◆ Problem to solve ◆
From the data, return each line holding the word "开标一览表".

►

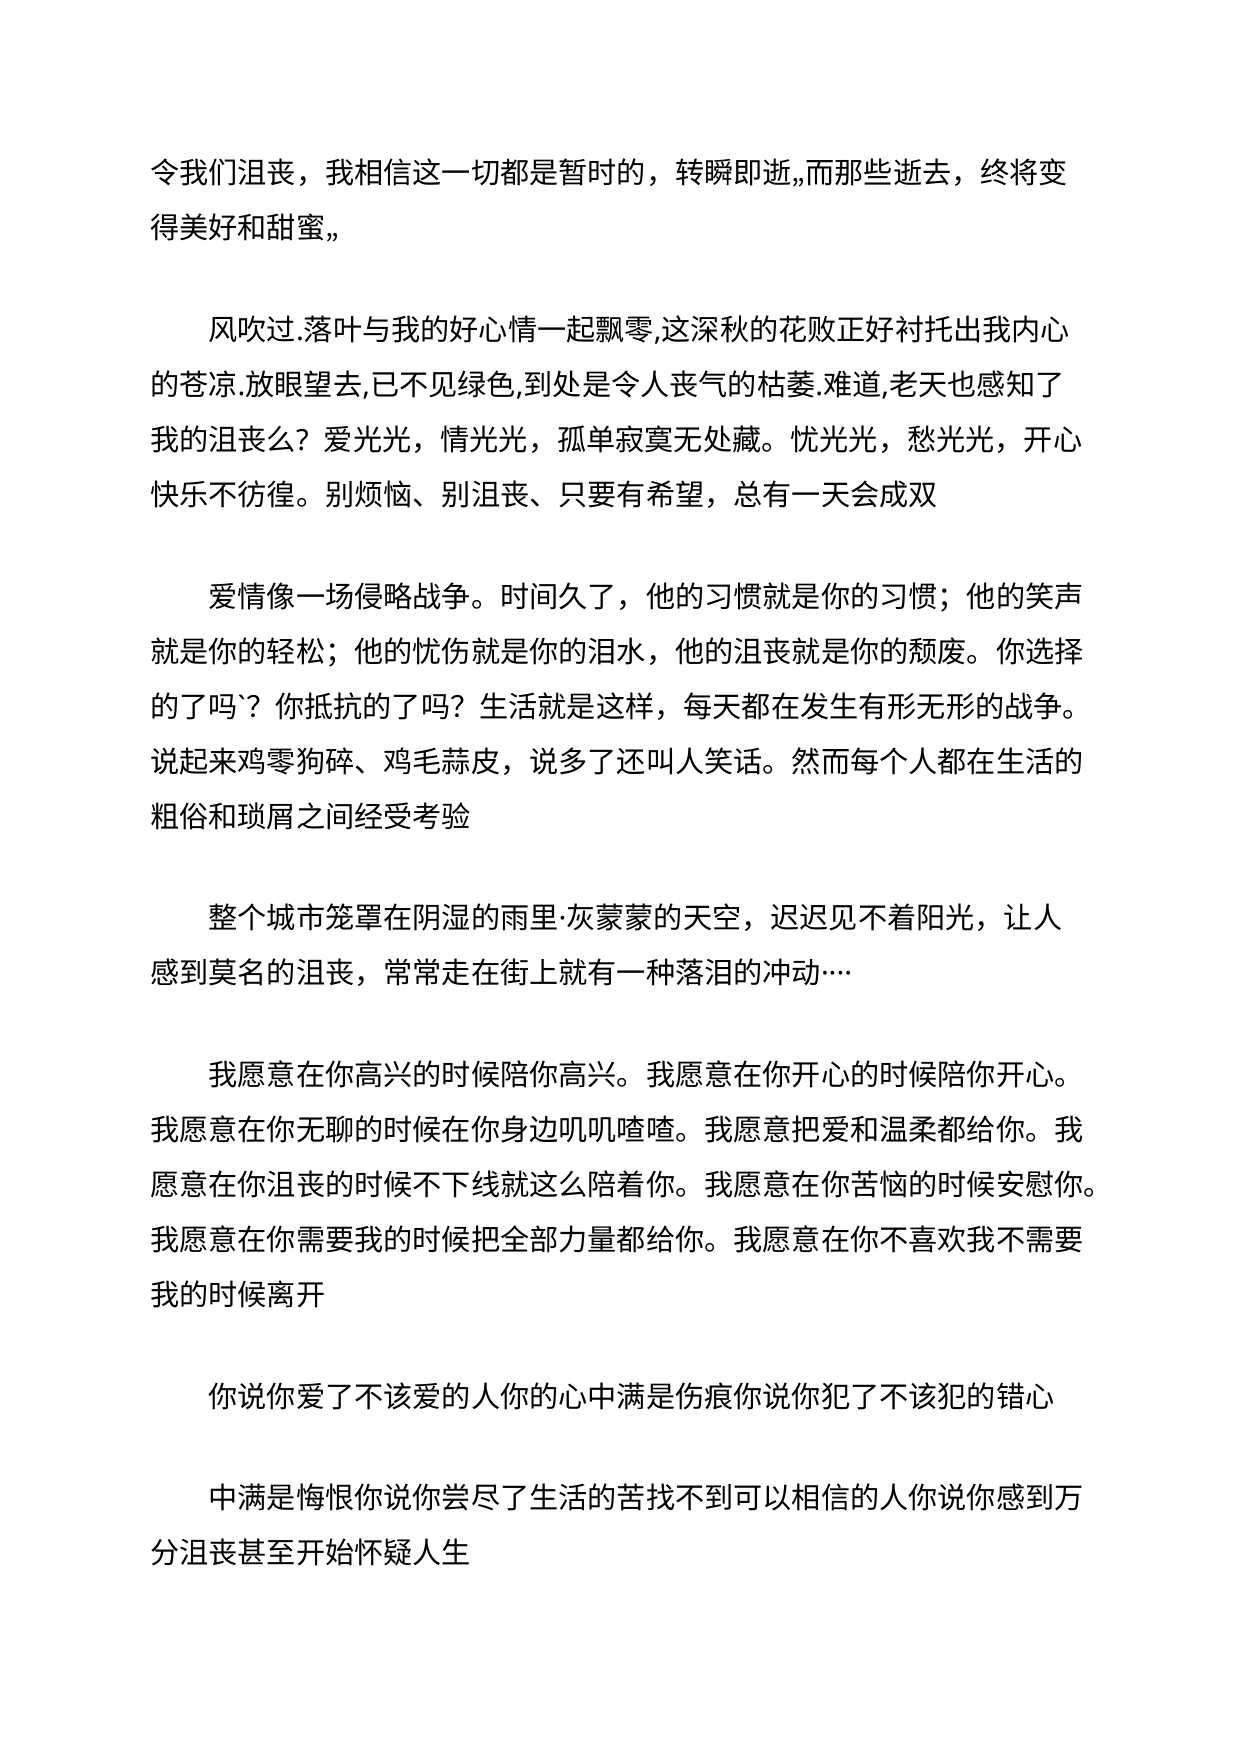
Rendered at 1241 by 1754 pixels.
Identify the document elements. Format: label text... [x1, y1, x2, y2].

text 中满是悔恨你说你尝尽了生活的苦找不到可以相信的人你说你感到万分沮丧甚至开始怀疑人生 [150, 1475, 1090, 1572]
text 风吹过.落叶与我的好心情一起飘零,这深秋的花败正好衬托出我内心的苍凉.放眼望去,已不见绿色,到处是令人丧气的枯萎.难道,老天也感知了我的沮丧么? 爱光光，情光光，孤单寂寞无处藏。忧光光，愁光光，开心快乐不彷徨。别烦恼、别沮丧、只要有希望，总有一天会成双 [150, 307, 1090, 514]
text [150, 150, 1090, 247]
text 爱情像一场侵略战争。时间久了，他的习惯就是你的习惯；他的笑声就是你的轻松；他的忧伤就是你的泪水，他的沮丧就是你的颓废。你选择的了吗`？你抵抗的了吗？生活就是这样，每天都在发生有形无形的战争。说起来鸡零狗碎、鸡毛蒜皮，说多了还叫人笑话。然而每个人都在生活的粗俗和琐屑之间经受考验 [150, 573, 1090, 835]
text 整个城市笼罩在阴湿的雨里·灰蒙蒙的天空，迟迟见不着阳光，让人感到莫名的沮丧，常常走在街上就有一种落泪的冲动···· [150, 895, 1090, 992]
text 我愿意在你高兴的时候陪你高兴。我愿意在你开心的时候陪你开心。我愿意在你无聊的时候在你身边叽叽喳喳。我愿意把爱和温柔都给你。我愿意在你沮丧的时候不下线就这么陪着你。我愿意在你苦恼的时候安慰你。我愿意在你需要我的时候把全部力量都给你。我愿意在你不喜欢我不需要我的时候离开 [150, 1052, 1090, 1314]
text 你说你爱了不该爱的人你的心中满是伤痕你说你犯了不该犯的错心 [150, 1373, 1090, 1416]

◄
►

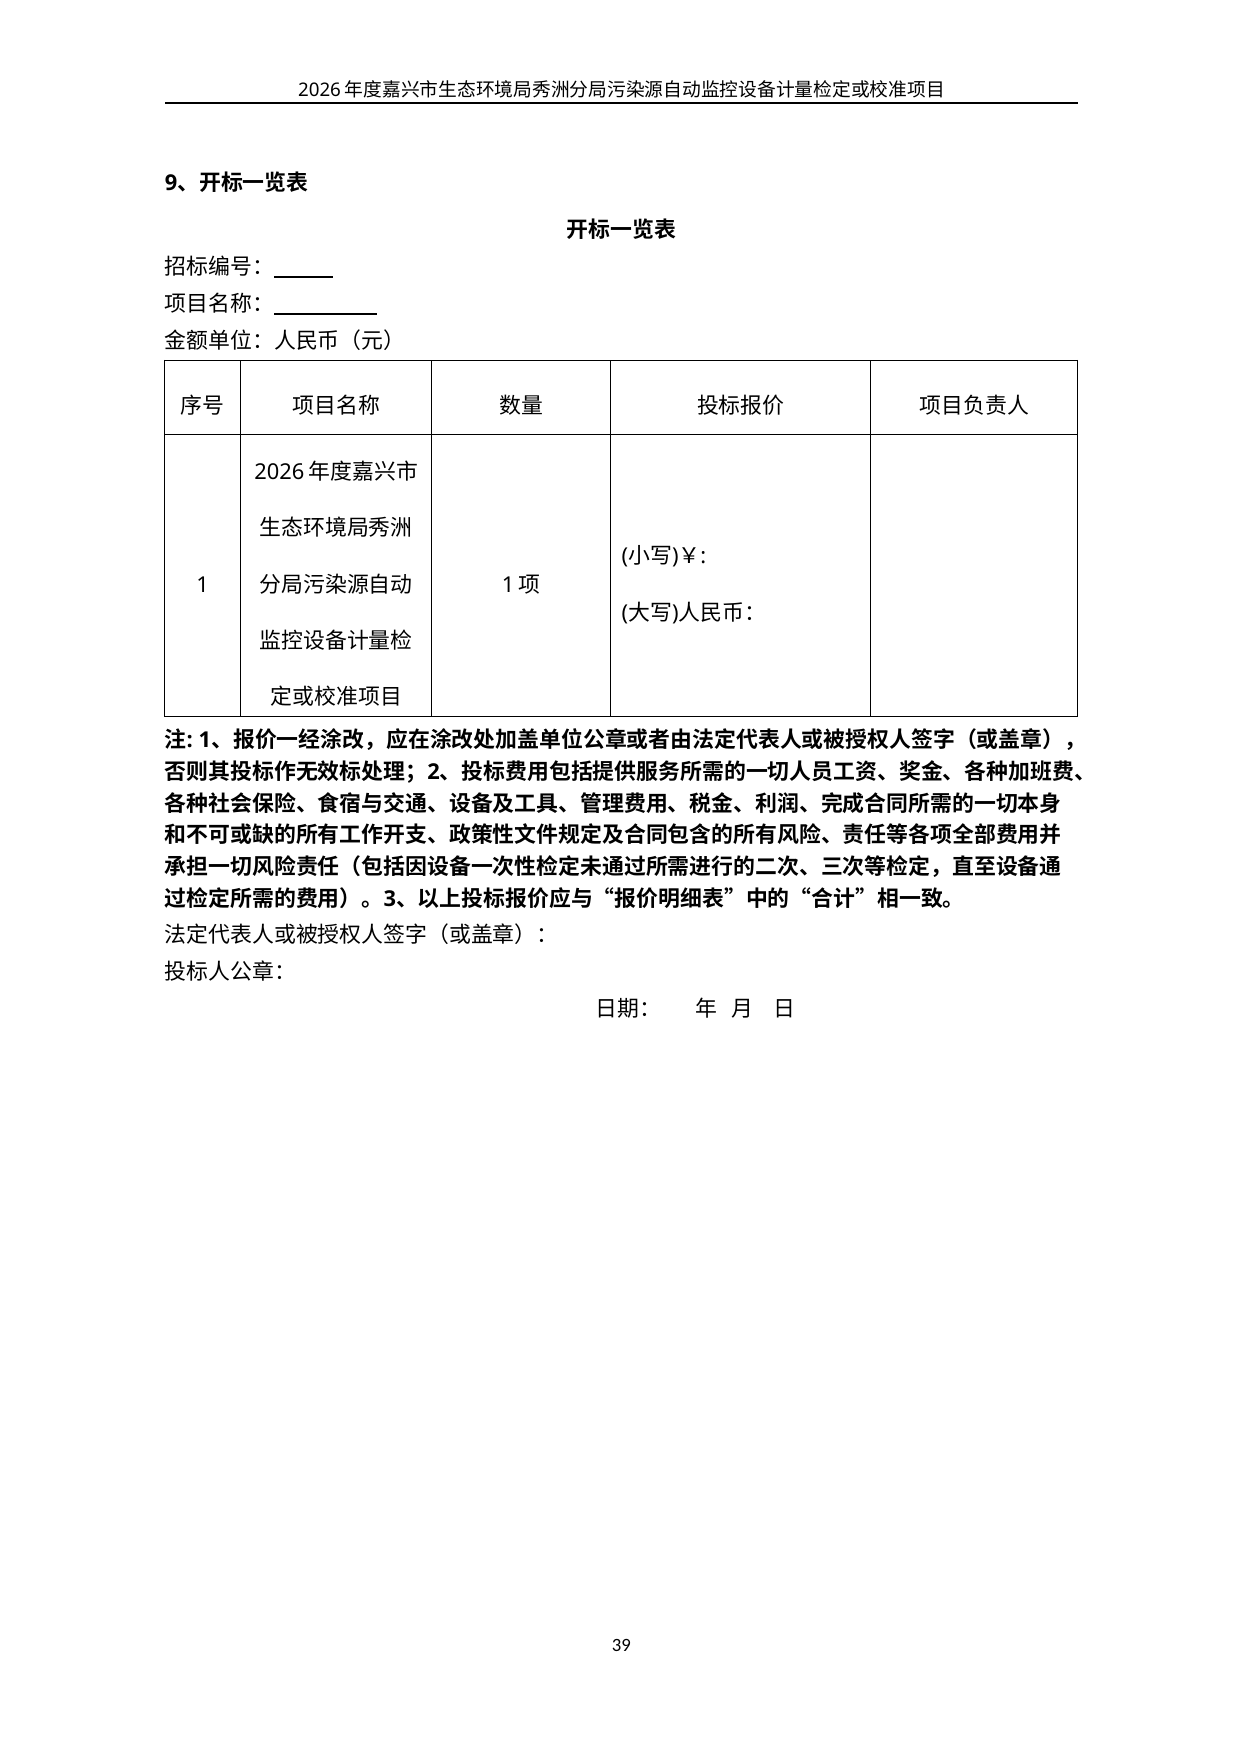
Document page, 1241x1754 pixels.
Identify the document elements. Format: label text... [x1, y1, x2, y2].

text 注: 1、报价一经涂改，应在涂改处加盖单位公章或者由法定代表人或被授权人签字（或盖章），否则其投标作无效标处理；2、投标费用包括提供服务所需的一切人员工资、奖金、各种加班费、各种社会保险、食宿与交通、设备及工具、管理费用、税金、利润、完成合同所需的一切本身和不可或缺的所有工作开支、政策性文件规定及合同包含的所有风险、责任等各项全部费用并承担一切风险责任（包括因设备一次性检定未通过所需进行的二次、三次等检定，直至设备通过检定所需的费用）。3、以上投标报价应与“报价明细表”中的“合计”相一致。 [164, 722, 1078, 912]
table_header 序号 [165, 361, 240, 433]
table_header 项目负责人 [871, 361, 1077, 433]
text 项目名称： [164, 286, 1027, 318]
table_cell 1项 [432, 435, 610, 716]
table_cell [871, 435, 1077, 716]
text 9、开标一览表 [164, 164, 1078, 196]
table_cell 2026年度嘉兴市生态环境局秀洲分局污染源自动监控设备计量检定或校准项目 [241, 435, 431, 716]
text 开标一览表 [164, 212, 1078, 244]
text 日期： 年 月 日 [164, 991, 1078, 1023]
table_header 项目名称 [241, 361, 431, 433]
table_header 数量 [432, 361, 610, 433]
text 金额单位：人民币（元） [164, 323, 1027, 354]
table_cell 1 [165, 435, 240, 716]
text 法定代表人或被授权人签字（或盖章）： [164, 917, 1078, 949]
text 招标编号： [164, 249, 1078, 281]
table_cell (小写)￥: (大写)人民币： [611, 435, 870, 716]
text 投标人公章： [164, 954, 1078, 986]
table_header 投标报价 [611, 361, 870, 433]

◄

◆ Task result ◆
text 9、开标一览表 [164, 164, 1078, 196]
text 开标一览表 [164, 212, 1078, 244]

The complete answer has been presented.